Training the bladder: The bladder may be trained to hold large quantities of urine for a long period of time. Children may be trained during the day to drink large quantities of water and prolong the periods between urination.

Carrying the child: Parents try to get the child to urinate and empty the bladder while asleep thus avoiding the consequence of bedwetting. This procedure is known as ďLiftingĒ.

Behavioral and educational strategies in the management of bedwetting


Dry bed training: In this training, on one night, children are woken every hour during the night to urinate. In the case of an accident, 45 minutes is spent in cleaning up (cleanliness practice) and positive training is implemented, where the child goes nearly nine times to urinate. The subsequent days involve waking up the child only once during the night.

Complete home training: This involves a combination of the alarm, overactive training, cleanliness practice, and dry bed training.

Complementary and Alternative therapies

Psychotherapy: Children, who have psychological issues, are subjected to psychotherapy The therapist tries to understand the emotional disturbance that causes the child to persistently wet the bed. Measures are taken to modify the factors that may cause this emotional disturbance.

Homeopathy: Children may be treated with homeopathy to relieve the symptoms of bedwetting. Homeopathic medications act by controlling the musculature of the bladder, managing the function and the control of the bladder as well as the sphincter muscles of the urethra.

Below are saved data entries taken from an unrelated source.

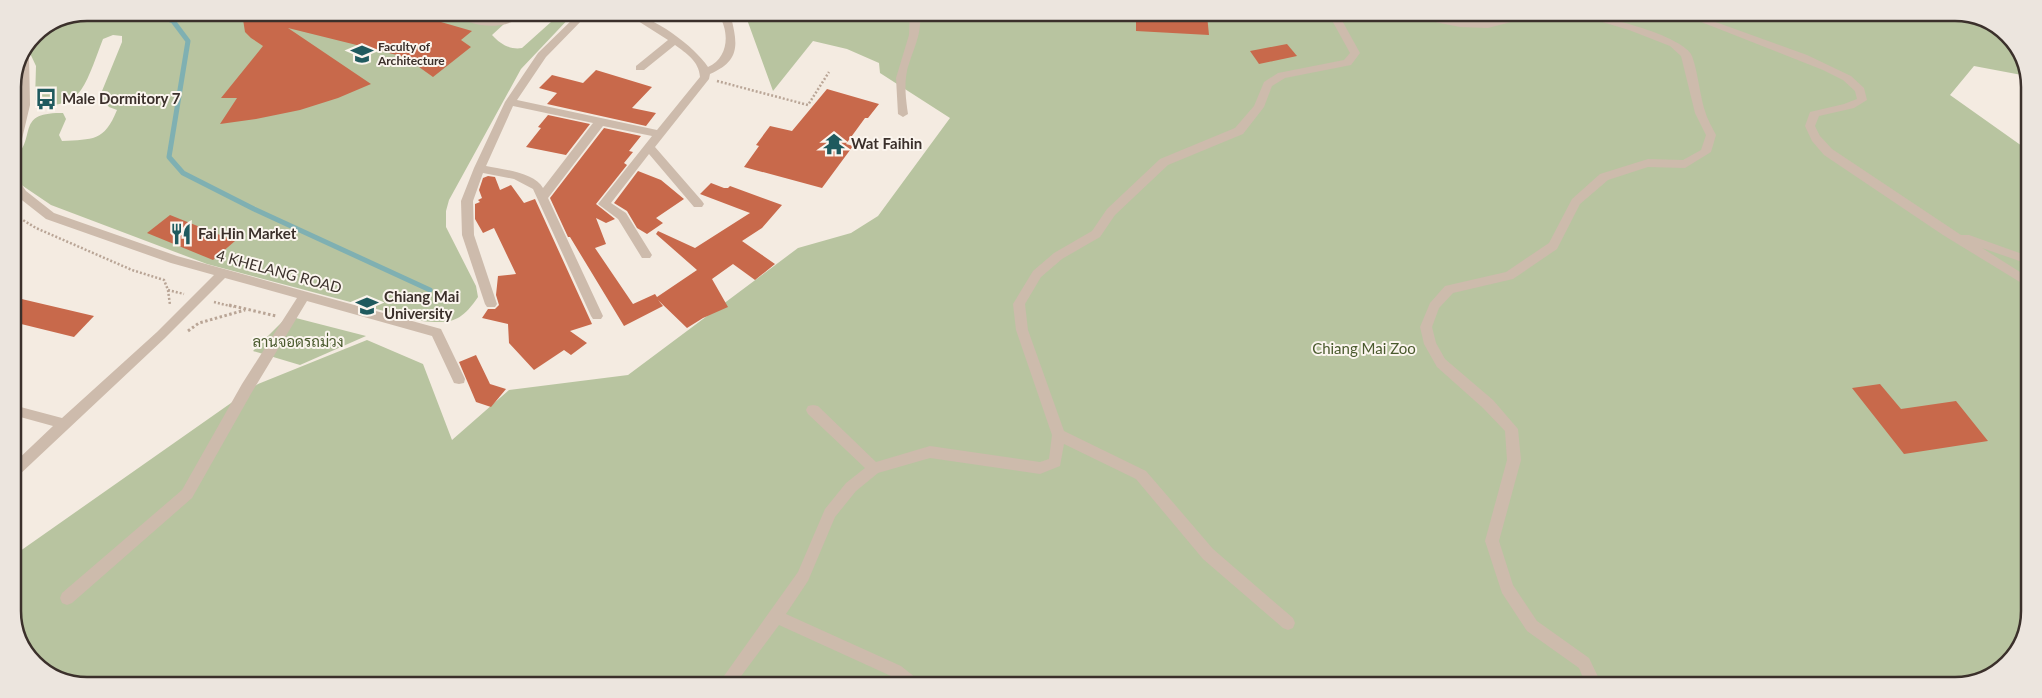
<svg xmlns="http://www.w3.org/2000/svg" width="2042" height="698" viewBox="0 0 2042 698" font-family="Lato,Sarabun,sans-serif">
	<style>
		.green { fill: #b8c4a0 }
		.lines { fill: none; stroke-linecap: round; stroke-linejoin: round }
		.stream { stroke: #7fb0b2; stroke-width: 5 }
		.building { fill: #c8694b }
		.path-far1 { stroke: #b9a596; stroke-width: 2.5; stroke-dasharray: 2 2; stroke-linecap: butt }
		.path { stroke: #b9a596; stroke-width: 3; stroke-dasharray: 2.5 2.5; stroke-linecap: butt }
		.minor { fill: #cdbbac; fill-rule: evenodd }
		.labels { text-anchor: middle; stroke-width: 4; stroke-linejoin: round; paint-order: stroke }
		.far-poi-label { font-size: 12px; font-weight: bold; fill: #3b302b; stroke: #fbf5ee; text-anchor: start }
		.poi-label { font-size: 15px; font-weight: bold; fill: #3b302b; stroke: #fbf5ee; text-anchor: start }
		.street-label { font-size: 15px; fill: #3b302b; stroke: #fbf5ee }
		.park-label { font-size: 15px; fill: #4a5a2e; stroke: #fbf5ee }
		.rim { fill: none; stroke: #3b302b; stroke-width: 2.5 }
	</style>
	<rect width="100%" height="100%" fill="#f4ebe1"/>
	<g class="green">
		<path d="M 87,13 L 516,13 L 492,35 C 500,44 510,50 522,48 L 561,13 L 574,13 L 521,69 L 449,200 L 446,211 L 446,227 L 476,286 L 478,297 C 461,322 451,324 422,321 L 207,264 L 51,205 L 17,182 L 13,176 L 13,159 C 39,138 13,112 63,113 L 66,119 L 59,135 L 62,141 C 93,139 104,142 117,110 L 109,107 L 101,97 L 102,91 L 122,42 L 122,36 L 113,35 L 103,39 C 97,54 90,77 81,90 C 71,104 48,110 35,100 L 36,66 L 28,49 L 34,34 Z"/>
		<polygon points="745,14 1979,16 2014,41 2027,76 1974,66 1950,95 2029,151 2026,635 2000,670 1955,685 63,682 28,657 13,616 13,556 258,384 367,340 423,364 452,440 509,390 628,375 798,248 851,233 878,216 950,118 880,73 879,63 847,49 813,41 773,91"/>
		<polygon points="288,316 366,336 300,365 253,351"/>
	</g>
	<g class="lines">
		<polyline class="stream" points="151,13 173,21 188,41 169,157 183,173 254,209 430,290"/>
	</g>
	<g class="building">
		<polygon points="242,13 410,13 472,31 461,40 471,47 433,77 405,57 288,28 371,84 338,98 300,110 256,119 220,124 237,98 221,98 263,46 251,38 245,32"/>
		<polygon points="1136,15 1207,15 1209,35 1136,31"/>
		<polygon points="1287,44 1297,56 1259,64 1250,51"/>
		<polygon points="596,70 652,87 632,108 656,113 646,126 547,104 557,93 539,88 552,75 583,83"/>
		<polygon points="827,89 879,104 868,118 865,118 846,144 853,146 822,188 744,167 759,146 756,145 770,126 792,131"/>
		<polygon points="548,115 590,124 566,155 526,147 541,128 538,127"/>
		<polygon points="604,128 641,136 629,151 633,152 624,163 627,165 596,204 615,219 606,223 596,218 606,244 595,248 633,304 655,294 657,297 697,270 656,234 658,231 695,248 750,213 700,194 711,183 724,188 728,188 730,186 782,205 762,228 742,241 775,264 755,280 733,264 712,279 728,307 703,318 687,328 658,300 663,306 624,326 570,237 568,237 550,198"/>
		<polygon points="638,171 661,180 684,199 656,218 663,223 647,234 637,228 627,211 614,203"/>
		<polygon points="488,176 495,177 500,190 511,185 524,203 535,199 592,324 570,331 587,343 571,355 564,350 534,370 509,343 508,324 482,318 488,309 495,309 499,305 496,295 498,276 516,274 494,228 483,233 475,219 475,204 480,202 478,200 482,198 479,190 483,178"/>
		<polygon points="170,215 235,241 213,260 147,233"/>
		<polygon points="13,297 94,316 74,337 13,322"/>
		<polygon points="476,355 490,384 506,389 491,407 476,402 459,362"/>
		<polygon points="1880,384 1901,409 1956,401 1988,441 1904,454 1852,388"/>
	</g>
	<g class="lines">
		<g class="path-far1">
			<polyline points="717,81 808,105 829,72"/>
			<polyline points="13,214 36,228 132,270 164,280 168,290 170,305"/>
			<polyline points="168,290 184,294"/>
			<polyline points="214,302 234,307"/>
		</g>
		<g class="path">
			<polyline points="229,305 276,316"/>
			<polyline points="188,331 199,323 245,310"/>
		</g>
		<g class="minor">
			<path d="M 453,13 C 469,13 480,20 494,20 C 506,20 511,13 526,13 C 507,31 473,29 453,13 Z"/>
			<path d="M 578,14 L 588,14 L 546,57 L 517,100 L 657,130 L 700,77 C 699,61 686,53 675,45 L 644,70 L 636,70 L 636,66 L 668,40 L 627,14 C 652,14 695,47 708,67 C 729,58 730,31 718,14 L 728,14 L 731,17 C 738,45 740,61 710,74 L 709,79 L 655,147 L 702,201 L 704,204 L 702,207 L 694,207 L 649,154 L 611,203 L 626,213 L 652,255 L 650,258 L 642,258 L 618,219 L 598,204 L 652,136 L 603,126 L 548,198 L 603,316 L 601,319 L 593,319 L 591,316 L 533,189 L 514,179 L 483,173 L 473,201 L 474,235 L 497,304 L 495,307 L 487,307 L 485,304 L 462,235 L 461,201 L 474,168 L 505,102 L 538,53 ZM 513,106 L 593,123 L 543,188 C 535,173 502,169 486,166 Z"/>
			<path d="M 910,14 L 920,14 C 922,36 912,51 907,71 C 904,85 906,100 908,114 L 903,117 L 898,114 L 896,78 L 909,35 Z"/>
			<polygon points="1329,15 1339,15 1360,53 1351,65 1285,78 1272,86 1264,107 1243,134 1168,165 1115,215 1100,237 1062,259 1041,277 1025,304 1028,330 1064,431 1146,471 1213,549 1293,618 1295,623 1293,628 1288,630 1283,628 1203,559 1136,479 1064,444 1060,466 1040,474 930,458 878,473 856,491 835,517 808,581 786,614 901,666 916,678 919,683 899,683 891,676 779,625 736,683 719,683 798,572 825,509 846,483 865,468 808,414 806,410 808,406 813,405 818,406 876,462 930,446 1040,462 1049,459 1052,435 1016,330 1013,304 1033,271 1054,253 1092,231 1107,209 1160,159 1235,128 1254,106 1264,82 1278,73 1344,60 1350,53"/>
			<polygon points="1410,15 1431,15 1460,21 1488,22 1518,15 1537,15 1488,28 1460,27 1415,18"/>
			<path d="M 1588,16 C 1608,16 1680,36 1691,54 C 1697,66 1700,96 1705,111 C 1707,119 1712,127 1716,135 L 1711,152 L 1685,168 L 1648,167 L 1608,180 L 1580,204 L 1557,249 L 1513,279 L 1453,293 L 1439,308 L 1432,327 L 1436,343 L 1445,359 L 1493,400 L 1518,429 L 1521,460 L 1499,541 L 1513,585 L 1537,621 L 1589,658 L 1602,685 L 1586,685 L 1579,668 L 1527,631 L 1502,593 L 1485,541 L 1507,460 L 1505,431 L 1483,408 L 1437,367 L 1424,344 L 1420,327 L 1430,303 L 1445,286 L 1506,272 L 1549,243 L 1572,199 L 1600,174 L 1648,159 L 1683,160 L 1701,150 L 1706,135 L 1695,113 L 1681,56 L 1670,46 L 1629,30 L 1589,18 Z"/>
			<polygon points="1686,16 1699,16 1807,55 1851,76 1864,88 1867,100 1854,108 1819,116 1815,126 1820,136 1832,149 1961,235 1969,235 2028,256 2028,264 1982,248 2028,277 2028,287 1943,235 1824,155 1812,141 1805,126 1810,112 1844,104 1857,99 1855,91 1843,80 1823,70"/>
			<path d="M 25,54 L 29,57 L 30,105 L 18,156 L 13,160 C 11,138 18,125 20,105 C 22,84 16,75 25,54 Z"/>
			<polygon points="13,177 17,178 26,191 54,213 177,256 441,329 465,379 464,383 459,384 454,383 432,336 307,301 252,392 192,498 72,603 67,605 62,603 60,598 62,593 182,490 242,384 297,298 225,278 165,338 18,476 13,478 13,464 53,426 13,415 13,405 62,418 157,332 214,275 171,263 46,219 18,197 13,189"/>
		</g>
	</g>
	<defs>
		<g id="university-bare" transform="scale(1.725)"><path d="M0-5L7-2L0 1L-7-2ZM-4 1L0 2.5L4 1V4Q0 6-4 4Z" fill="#1f5a5e" stroke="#fbf5ee" stroke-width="2.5" paint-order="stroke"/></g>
		<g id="bus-bare" transform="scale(1.725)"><path d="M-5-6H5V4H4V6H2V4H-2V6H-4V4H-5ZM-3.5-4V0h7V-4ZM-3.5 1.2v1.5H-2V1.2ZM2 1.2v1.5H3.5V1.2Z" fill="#1f5a5e" stroke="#fbf5ee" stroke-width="2.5" paint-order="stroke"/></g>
		<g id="temple-bare" transform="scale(1.725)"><path d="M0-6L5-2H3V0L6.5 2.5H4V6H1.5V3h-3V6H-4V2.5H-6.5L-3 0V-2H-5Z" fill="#1f5a5e" stroke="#fbf5ee" stroke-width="2.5" paint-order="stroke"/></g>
		<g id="restaurant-bare" transform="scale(1.725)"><path d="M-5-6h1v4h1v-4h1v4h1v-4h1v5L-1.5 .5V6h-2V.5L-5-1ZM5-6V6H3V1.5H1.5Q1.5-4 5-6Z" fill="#1f5a5e" stroke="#fbf5ee" stroke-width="2.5" paint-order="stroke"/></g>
	</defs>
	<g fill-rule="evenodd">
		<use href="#university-bare" x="362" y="54"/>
		<use href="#bus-bare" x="46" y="99"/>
		<use href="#temple-bare" x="834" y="144"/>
		<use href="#restaurant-bare" x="181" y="234"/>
		<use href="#university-bare" x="367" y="306"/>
	</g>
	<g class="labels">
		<g class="far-poi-label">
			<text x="378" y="51">Faculty of<tspan x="378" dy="14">Architecture</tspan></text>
		</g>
		<g class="poi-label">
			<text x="62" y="104">Male Dormitory 7</text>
			<text x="851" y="149">Wat Faihin</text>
			<text x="198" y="239">Fai Hin Market</text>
			<text x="384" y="302">Chiang Mai<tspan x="384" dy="17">University</tspan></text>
		</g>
		<g class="street-label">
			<text transform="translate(279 272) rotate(15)" y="5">4 KHELANG ROAD</text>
		</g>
		<g class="park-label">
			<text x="298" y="347">ลานจอดรถม่วง</text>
			<text x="1364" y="354">Chiang Mai Zoo</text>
		</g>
	</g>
	<path d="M0 0H2042V698H0ZM87 21H1955A66 66 0 0 1 2021 87V611A66 66 0 0 1 1955 677H87A66 66 0 0 1 21 611V87A66 66 0 0 1 87 21Z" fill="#ece5de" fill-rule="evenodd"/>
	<path class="rim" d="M87 21H1955A66 66 0 0 1 2021 87V611A66 66 0 0 1 1955 677H87A66 66 0 0 1 21 611V87A66 66 0 0 1 87 21Z"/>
</svg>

This eliminates involuntary urination and reduces the anxiety in a child. Homeopathic medications are an attractive alternative as they are sweet, natural, and safe to give to children. However, clinical research still needs to verify the effectiveness of this therapy.

Diet: Avoid drinks that contain caffeine. Caffeinated drinks cause a greater chance of bedwetting. More research data is required to understand the effect of some foods on bladder retention. Constipation can also be an underlying cause of bedwetting and the use of stool softeners is recommended.

Caffeine Drinks

Acupuncture and chiropractic are other forms of therapy that may be given to deal with bedwetting. However, the effectiveness of such therapies needs to be verified with more research trials.